Which brings us to here and now, and me owning my guilty little pleasure and admitting I need a little help, I guess, finding more romance novels I'll like. It's too random to count on the luck of the bookstore draw, although I did accidentally stumbled into Diana Gabaldon's An Echo in the Bone the day I quit working at JWT. I bought it because it was thick and I had a lot of free time to kill. And I fell in love with it. I read the whole series in a matter of a few months and sometimes now I'll randomly catch myself missing the characters.
Where do I find more decent romance novels? I just read this awesome article about Nora Roberts and I think I'm totally going to start seeking out some of her books. From the Guardian:
...she's doing a signing and answering questions...What does she find helps keep her going when she's writing? "Alcoholic beverages." Does she tweet? "I'd rather stab myself in the eye with a flaming stick." What does she think of the recent news story claiming that romantic fiction gives women unrealistic expectations? "Because women aren't supposed to have expectations, right? We're pretty smart. I think we know the difference between reality and fiction. I don't think that people read Agatha Christie, and then think: I know, I'll go and murder someone."
She sounds like my kind of lady.
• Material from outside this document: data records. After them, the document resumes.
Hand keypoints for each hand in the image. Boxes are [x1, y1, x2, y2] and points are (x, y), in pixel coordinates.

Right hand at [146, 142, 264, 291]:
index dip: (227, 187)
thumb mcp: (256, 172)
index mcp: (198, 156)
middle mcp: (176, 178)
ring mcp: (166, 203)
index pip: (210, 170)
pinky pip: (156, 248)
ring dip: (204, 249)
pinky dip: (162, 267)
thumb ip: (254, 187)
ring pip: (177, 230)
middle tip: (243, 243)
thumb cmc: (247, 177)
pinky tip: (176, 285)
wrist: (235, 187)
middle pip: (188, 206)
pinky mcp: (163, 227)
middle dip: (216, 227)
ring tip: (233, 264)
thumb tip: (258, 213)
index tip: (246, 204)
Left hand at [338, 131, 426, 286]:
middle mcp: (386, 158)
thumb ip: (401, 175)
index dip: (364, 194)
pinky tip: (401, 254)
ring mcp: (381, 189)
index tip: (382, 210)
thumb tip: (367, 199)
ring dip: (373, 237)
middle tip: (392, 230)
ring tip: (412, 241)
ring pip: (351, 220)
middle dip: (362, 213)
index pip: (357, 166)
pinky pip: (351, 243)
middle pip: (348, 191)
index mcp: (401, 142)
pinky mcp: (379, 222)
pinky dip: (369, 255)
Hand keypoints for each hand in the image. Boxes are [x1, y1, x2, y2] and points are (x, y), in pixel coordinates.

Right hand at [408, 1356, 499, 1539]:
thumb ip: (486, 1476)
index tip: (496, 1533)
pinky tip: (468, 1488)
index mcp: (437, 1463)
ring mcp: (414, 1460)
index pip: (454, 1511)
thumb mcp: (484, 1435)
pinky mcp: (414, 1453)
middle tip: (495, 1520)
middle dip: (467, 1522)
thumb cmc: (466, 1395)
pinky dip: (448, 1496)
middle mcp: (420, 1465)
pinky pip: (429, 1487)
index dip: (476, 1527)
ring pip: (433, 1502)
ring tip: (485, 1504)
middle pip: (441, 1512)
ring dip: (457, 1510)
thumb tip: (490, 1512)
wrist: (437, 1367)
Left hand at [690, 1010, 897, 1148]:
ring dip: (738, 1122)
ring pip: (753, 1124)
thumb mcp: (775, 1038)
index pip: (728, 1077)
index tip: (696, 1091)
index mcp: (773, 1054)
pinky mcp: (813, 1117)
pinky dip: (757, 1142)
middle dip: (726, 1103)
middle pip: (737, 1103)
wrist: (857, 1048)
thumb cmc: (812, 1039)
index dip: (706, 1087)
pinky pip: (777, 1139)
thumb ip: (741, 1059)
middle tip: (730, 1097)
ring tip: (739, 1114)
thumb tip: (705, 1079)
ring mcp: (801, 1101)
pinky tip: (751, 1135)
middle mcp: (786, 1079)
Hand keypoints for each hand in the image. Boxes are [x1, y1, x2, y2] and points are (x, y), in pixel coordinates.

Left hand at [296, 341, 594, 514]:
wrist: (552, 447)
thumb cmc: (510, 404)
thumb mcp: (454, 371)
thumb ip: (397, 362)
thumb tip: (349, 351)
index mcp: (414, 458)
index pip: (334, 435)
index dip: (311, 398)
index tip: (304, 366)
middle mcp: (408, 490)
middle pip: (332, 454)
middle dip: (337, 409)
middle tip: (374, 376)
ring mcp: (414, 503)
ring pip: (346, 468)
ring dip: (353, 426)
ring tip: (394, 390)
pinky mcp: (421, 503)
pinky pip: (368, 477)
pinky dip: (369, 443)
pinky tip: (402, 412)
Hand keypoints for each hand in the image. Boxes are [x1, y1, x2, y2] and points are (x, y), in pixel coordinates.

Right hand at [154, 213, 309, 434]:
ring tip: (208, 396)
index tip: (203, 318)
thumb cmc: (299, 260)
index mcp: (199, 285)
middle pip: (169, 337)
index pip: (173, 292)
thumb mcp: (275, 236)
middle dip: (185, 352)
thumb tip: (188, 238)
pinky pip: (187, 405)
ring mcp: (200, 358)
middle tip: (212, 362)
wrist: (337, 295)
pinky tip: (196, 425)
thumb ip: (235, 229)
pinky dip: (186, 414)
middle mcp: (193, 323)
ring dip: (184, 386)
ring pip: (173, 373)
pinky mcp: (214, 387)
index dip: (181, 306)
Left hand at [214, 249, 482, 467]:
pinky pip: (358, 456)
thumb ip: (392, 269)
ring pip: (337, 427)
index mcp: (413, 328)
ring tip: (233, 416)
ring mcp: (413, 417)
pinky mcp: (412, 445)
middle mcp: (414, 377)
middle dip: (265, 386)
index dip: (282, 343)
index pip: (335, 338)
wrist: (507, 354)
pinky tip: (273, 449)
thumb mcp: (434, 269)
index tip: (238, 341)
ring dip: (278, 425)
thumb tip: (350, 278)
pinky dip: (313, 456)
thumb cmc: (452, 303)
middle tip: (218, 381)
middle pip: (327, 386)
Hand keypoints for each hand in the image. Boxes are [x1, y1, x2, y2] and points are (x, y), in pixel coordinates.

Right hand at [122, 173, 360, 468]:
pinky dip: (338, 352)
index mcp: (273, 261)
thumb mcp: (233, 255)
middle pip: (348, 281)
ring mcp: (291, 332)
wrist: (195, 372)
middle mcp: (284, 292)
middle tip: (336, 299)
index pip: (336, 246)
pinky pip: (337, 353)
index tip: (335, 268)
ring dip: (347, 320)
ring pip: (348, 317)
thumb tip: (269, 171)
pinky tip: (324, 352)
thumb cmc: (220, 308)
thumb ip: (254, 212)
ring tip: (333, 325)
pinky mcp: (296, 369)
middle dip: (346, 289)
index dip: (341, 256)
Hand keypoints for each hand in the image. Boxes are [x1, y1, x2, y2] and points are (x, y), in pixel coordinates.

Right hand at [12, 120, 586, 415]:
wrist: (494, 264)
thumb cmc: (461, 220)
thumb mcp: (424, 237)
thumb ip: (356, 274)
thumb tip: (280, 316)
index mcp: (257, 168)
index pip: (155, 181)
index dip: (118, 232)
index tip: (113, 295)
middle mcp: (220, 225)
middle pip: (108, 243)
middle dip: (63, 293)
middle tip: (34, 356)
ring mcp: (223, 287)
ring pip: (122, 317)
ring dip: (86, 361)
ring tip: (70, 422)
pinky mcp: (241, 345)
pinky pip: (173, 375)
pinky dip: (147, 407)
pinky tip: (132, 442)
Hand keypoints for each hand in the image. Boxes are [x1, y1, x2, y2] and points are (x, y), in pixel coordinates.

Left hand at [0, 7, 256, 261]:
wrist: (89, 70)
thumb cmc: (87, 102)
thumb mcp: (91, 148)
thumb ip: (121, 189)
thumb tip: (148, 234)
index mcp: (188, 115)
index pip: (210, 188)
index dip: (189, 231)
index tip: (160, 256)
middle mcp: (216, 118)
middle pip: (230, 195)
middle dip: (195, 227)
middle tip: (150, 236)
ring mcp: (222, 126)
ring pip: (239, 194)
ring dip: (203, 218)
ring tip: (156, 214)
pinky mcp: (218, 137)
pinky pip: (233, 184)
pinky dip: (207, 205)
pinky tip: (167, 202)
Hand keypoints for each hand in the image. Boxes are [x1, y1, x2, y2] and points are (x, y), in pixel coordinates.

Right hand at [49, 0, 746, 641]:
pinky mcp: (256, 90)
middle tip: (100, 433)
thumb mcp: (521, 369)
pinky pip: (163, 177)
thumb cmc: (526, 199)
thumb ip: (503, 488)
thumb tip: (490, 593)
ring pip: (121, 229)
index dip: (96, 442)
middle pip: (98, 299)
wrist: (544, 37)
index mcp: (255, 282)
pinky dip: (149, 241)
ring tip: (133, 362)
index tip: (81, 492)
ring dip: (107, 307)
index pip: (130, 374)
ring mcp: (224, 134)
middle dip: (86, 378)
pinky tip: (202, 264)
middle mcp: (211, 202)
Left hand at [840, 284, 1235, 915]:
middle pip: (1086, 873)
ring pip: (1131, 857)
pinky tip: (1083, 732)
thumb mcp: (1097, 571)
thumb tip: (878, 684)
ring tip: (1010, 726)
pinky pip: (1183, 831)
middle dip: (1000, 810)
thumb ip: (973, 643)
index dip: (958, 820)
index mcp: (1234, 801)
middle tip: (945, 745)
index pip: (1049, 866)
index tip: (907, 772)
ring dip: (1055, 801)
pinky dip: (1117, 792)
I found the link to that article on a blog I just started reading called Smart Bitches, Trashy Books, which also sounds like my kind of ladies.
In other news, I have to sleep now so I can go poke around and gawk at big ol' redwoods tomorrow.
This blog post has been brought to you by stream-of-consciousness, fatigue, and the number 6**.
* I was probably 8. I have a memory of looking up the word "libido" in the dictionary, and this memory is set at the elementary school I went to for Kindergarten through second grade. Around this same time, I believed "temples" were some sexual part of the body because frustrated heroines were always going off alone and "rubbing their temples" and thinking about the jerky dude who was only being a jerk because of how into her he was. Anyway. I knew what "libido" meant before I understood which body parts were considered sexual, if that explains anything at all about me.
**"The number 6" being more of an Edible Woman reference than a Sesame Street joke, even though I hope by now to have gotten my unfortunate blog readers so helplessly lost in their own reminisces about their own childhood beliefs and misconceptions about sexuality that any dirty thoughts they ever had about Sesame Street will now be shared with me, either publicly or privately, for my own amusement.
2 comments:
i miss your wonderful brain being situated near me while we drink beers and laugh.
i loved this post. in 2nd grade i lived in monterey and we spent a lot of that year studying whales. i remember snickering like an idiot every time my teacher said "humpback whale" and not even knowing that the sperm whale also had radish name.
I'm gonna see you on the 29th, right? Wheee!